Human judgment is required for questions like:
- Which data to use
- How much data to use
- Which analytical techniques are relevant
- Clean and filter the data
Deep learning algorithms are used for image, pattern, and speech recognition.
Some challenges associated with machine learning are:
- Over-fitting the data: Sometimes an algorithm may try to be too precise. This leads to over-trained models and data mining bias.
- Mitigate this by having a good validation dataset.
- Black box: ML techniques can be opaque with predictions that are not very easy to explain.
Tackling Big Data with Data Science
Data science leverages advances in computer science, statistics, and other disciplines for the purpose of extracting information from Big Data.
Data Processing Methods
- Capture: How data is collected from various sources and transformed.
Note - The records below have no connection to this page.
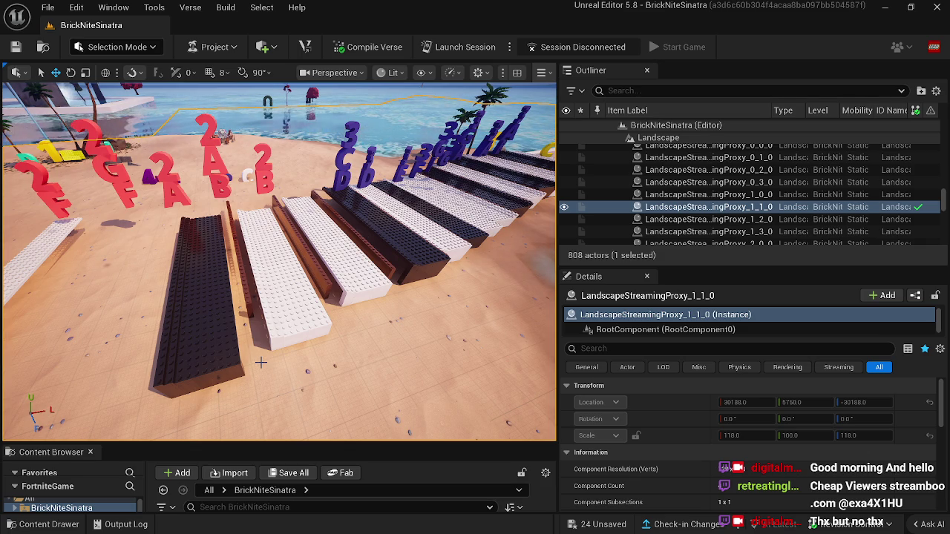
mouse_move(281, 279)
left_mouse_down()
mouse_move(348, 290)
mouse_move(270, 386)
left_mouse_up()
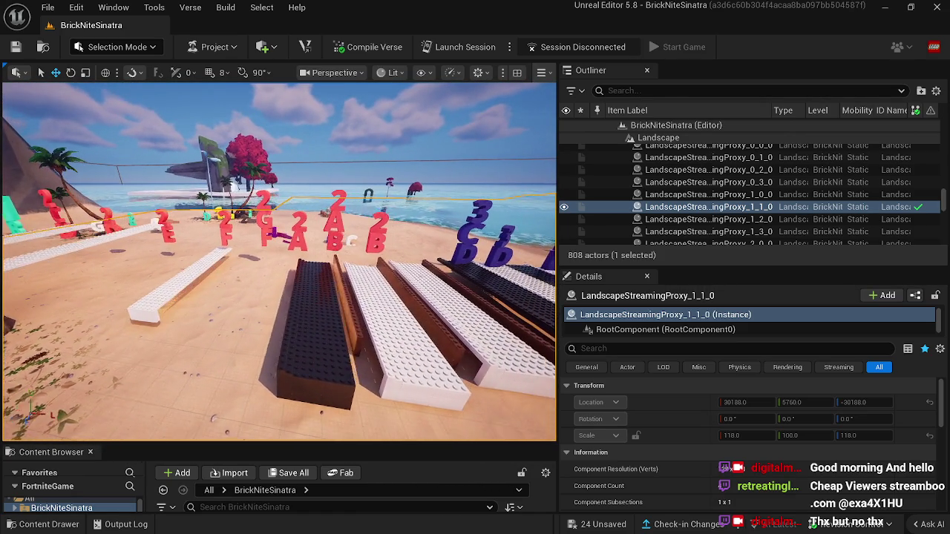
left_click_drag(345, 324, 345, 324)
- Curation: Ensuring data quality and accuracy through data cleaning.
- Storage: How data will be recorded and accessed.
- Refers to the underlying databases design
- Whether the data is structured, unstructured, or both
- Need real time access to the data or not.
- Search: How we can find what we want from the vast amount of data.
- Transfer: How data will move from the source to the tools that are being used.
Data Visualization
How the data will ultimately be presented to the analyst/user.
Data Visualization
Graphs, Charts → Heat Maps, Tree Diagrams, and Tag Clouds
- Heat map of a city where routes with high traffic congestion are shown in red.
- A tag cloud works on textual data where words that appear more often are shown in larger font.

Text Analytics and Natural Language Processing
Text Analytics
Use of computer programs to derive meaning from large, unstructured text or voice-based data. Based on this, we can determine if the sentiment is very positive, positive, neutral, or negative.
Natural Language Processing (NLP)
Application of text analytics whereby computers analyze and interpret human language. Such processing is possible because of access to Big Data and processing power.
- Gauge the consumer sentiment about a new product by analyzing what is being said about the product.
- Used to gain insights in communications from policy makers who use a more formal tone.